===== Record excerpts
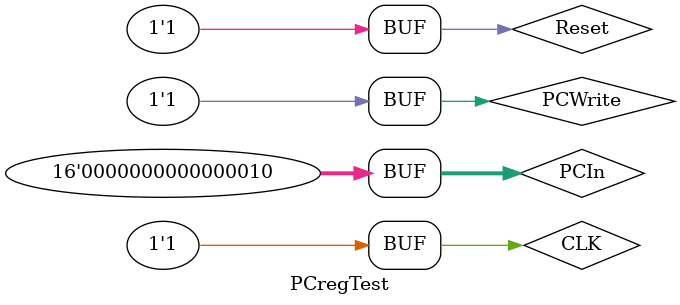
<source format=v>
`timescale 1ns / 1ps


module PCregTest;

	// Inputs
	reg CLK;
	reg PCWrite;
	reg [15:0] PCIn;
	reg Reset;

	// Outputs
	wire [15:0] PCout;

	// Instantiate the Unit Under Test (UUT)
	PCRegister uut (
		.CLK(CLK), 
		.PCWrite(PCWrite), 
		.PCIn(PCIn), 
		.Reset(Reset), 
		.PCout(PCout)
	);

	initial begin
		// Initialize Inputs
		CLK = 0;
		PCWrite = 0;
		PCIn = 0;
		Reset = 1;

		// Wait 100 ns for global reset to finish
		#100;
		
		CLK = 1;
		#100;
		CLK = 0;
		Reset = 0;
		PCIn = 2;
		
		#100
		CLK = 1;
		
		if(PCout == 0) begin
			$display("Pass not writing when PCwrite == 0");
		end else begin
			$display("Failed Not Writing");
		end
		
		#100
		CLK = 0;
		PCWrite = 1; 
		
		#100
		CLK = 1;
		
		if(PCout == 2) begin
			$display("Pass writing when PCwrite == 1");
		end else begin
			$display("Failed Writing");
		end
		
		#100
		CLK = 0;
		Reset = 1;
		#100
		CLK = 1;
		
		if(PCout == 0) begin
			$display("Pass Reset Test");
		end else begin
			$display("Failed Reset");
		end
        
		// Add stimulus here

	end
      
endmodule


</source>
==========
===== Record excerpts
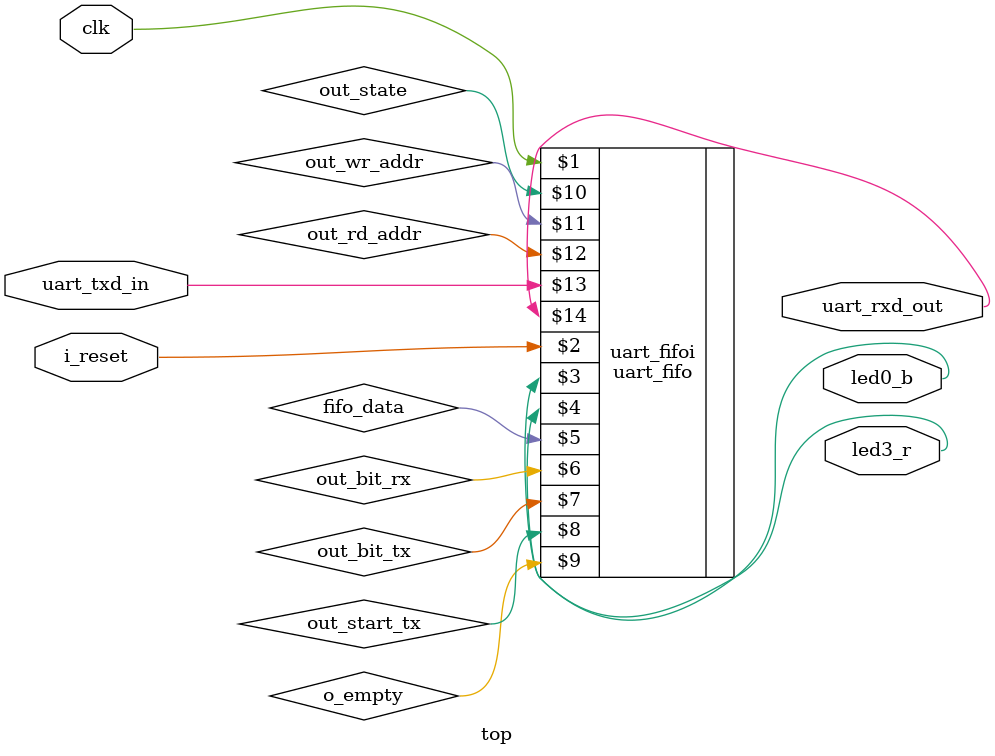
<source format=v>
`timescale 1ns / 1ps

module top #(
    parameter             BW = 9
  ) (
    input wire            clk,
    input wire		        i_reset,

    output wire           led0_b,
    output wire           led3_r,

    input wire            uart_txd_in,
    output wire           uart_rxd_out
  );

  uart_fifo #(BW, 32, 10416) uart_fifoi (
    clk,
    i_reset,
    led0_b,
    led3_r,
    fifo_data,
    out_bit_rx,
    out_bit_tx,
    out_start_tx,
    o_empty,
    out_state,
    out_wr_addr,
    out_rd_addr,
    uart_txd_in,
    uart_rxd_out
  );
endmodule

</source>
==========
** The task **
Every line in the entries above that mentions the word "Failed" must be shown.

** Finished exercise **
			$display("Failed Not Writing");
			$display("Failed Writing");
			$display("Failed Reset");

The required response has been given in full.